Finding childcare has been a nightmare. There’s really no other way to put it. I finally thought I had it figured out, but I think God might be doing some kind of working mom version of the Job story, because I lose the daycare we found at just the perfect time in September….in just a few days. All of my plans have fallen through. My schedule is weird, Sam’s schedule is weird, I can’t afford $400 a week for my two kids to go to a licensed daycare (assuming we can get past the 100+ family waitlist at the “good” places). It’s probably the single most stressful part of working. It’s heartbreaking to leave my kids crying in someone else’s home, regardless of how kind or wonderful they may be. It’s hard to have my son angry at me for going back to work after dinner. But it’s also hard to be home with them all day. Sometimes, after a really challenging day, where I’ve said “No!” like a thousand times and swept up dog hair for the 18th time, it’s actually quite lovely to grab a latte and then head into work.

It’s a whole different stress, fielding phone calls, sorting through emails and staring at a blank rundown, just waiting for stories to be told. I love it. I love it because I’m actually not half bad at it. I love it because when I produce a good show, I don’t feel like a failure. It’s not like my experience as a mom, where I mostly feel like Frankie Heck from The Middle, trying to keep all the crap from falling out of the car whenever she opens the door, microwaving breakfast and keeping a stash of chocolate hidden in her nightstand. (Harrison knows where to look now, so I’m thinking of moving it to the bathroom.)

at the desk 1

When I’m on the screen, I have to be put-together, so for one hour five days a week, I can pretend like I have my crap together. No one out there knows the back of my hair isn’t combed, we’re all one pair away from no clean underwear, and my car smells like spilled milk. No. One.

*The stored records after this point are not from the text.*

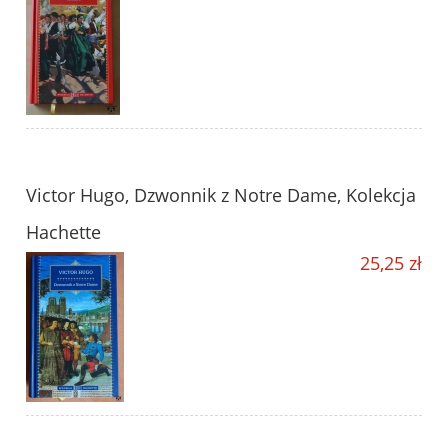
Victor Hugo, Dzwonnik z Notre Dame, Kolekcja
Hachette
25,25 zł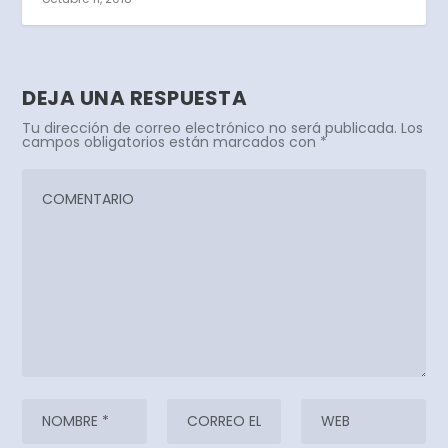
DEJA UNA RESPUESTA
Tu dirección de correo electrónico no será publicada.
Los
campos obligatorios están marcados con
*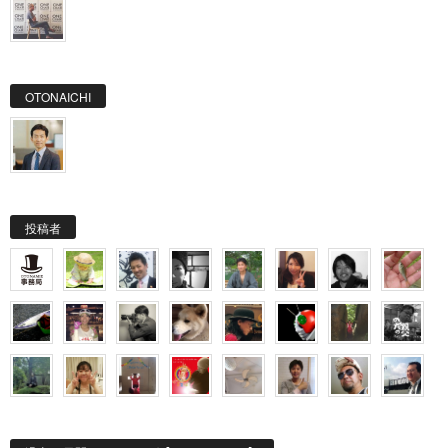
OTONAICHI
投稿者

Knows.

I’ve tried to explain that it’s all smoke and mirrors.  “Are you the girl on the news?” someone will ask. Without the thick TV makeup it’s kind of hard to imagine that the frazzled red-head wearing sweatpants and carrying a diaper bag with crap falling out of it while trying to tear a half-opened salami tray out of her 4 year-olds hands in the middle of Walmart… is that lady who sits calmly at a desk and delivers the local news at six and ten. “Yep, that’s me,” I’ll say. I’ll smile apologetically, like, “Sorry to ruin whatever ideas you had about my qualifications for this job, I’m actually just a hot-mess mom trying not to get her picture on the “People of Walmart” website. (I probably made it on there yesterday, in case anyone wants to look for a picture of Harrison eating a snack tray in the cart covered in glitter from a giant Christmas bulb he cracked open.)

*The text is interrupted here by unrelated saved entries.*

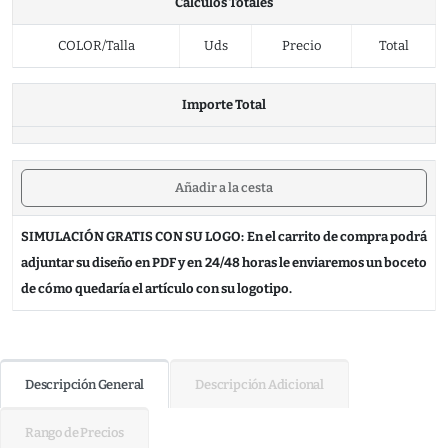
Cálculos Totales
COLOR/Talla
Uds
Precio
Total
Importe Total
Añadir a la cesta
SIMULACIÓN GRATIS CON SU LOGO: En el carrito de compra podrá
adjuntar su diseño en PDF y en 24/48 horas le enviaremos un boceto
de cómo quedaría el artículo con su logotipo.
Descripción General
Descripción Adicional
Rango de Precios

So, a year. I’ve made it a year. I’ve had the help of my own sweet husband, my family, Sam’s family, friends who’ve offered to watch my kids when I had nowhere else to take them, bosses that have given me grace upon grace for our never-ending cycle of illness, and co-workers who graciously look the other way when I show up to work a disaster, and fill-in when I can’t be there.

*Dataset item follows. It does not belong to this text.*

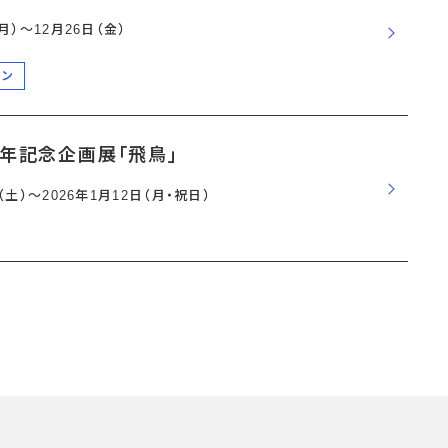
（月）〜12月26日（金）
ーン
周年記念企画展「飛鳥」
日（土）〜2026年1月12日（月・祝日）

So, this post is about my year as a working mom. It’s honest. I didn’t hold back. I did spare you a long paragraph about how Winnie is losing her crap and destroyed my new carpet and our living room blinds. Anyway. I’m not sure how to end this, except that my purpose in this maybe too candid overview of my life this year is not to have anyone say that I’m doing a great job and am an amazing mom. It’s so kind of people to say that. But the truth is, I wrote this because maybe someone out there is feeling like they should be doing more…like trying to have it all. I’m not sure that you can have it “all” without some really serious sacrifice, and I don’t know what that looks like for everyone else, but it’s been one of the hardest years of my life. I’m celebrating getting here.